Woolstenhulme has noticed his students are more engaged when using the laptops because it's a form of interactive learning, as opposed to his lecturing to the class or assigning worksheets.

"You can give them a little bit of research, then they go find more to answer a question better," Woolstenhulme said. "I think they actually like it. There are a lot of interactives, especially in science. They can go online and physically see it, instead of me just telling them."

And, perhaps unsurprisingly given that the students have grown up around technology, they have needed little instruction on operating the laptops. Woolstenhulme said that understanding of technology will be crucial for students, who will enter a workforce that expects them to be tech-savvy.

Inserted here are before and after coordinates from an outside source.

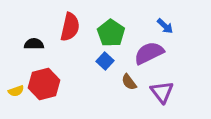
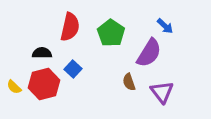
black semicircle: moved 8 px right, 9 px down
purple semicircle: rotated 148 degrees clockwise
blue square: moved 32 px left, 8 px down
brown semicircle: rotated 18 degrees clockwise
yellow semicircle: moved 2 px left, 4 px up; rotated 63 degrees clockwise
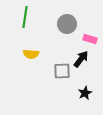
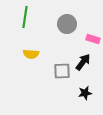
pink rectangle: moved 3 px right
black arrow: moved 2 px right, 3 px down
black star: rotated 16 degrees clockwise
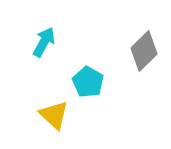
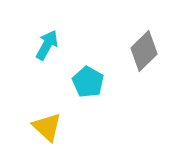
cyan arrow: moved 3 px right, 3 px down
yellow triangle: moved 7 px left, 12 px down
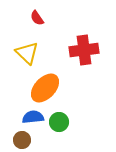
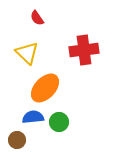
brown circle: moved 5 px left
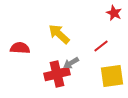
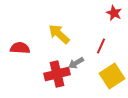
red line: rotated 28 degrees counterclockwise
gray arrow: moved 5 px right
yellow square: rotated 25 degrees counterclockwise
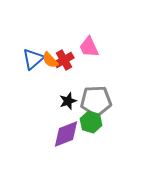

"They're a lot smarter than I am with the computers," he said. "It's crazy how their brains have been adapted to technology. It's huge, I think, because look what they do in the job force -- everyone does everything with computers. If you don't know how to run them, you're kind of lost anymore."

Crandall said the results teachers have seen while having students use laptops in their classrooms is an affirmation the district took the right path when ramping up its focus on technology-based learning last year. The district faced a decision on whether to assign laptops to classrooms or let students take them home, as surrounding districts -- like the Park City School District -- do. It chose the former.

Along with saving money by having to license fewer programs for the computers, the largest benefit of that decision has been allowing teachers to tailor the laptops to the specific needs of their classes.

"That particular cart of laptops can be customized for that specific curriculum," Crandall said. "So if an English teacher has a cart of laptops, the emphasis on those laptops is English. Same with math or whatever.

"As a district, we took the attitude that if a student has Internet access at home, they already have a computer at home. We decided to go off into the curriculum-specific area for our laptops, rather than generalization for everybody."

While laptops are assigned to specific classrooms, that doesn't mean students can't view or complete their work at home. The district has emphasized students using USB storage drives or Google Docs -- which allows files to be saved and accessed over the cloud -- for their work.

"We want the students to be able to access their work anywhere," Crandall said. 

Crandall said that now the laptops have been demonstrated to be a success, the next step is teachers continuing to evolve their teaching methods to utilize them.

"I think that's where we'll really see some gains," Crandall said. "Now that teachers understand what they have, and that they're becoming more tech-savvy, that will filter down into better learning for the students."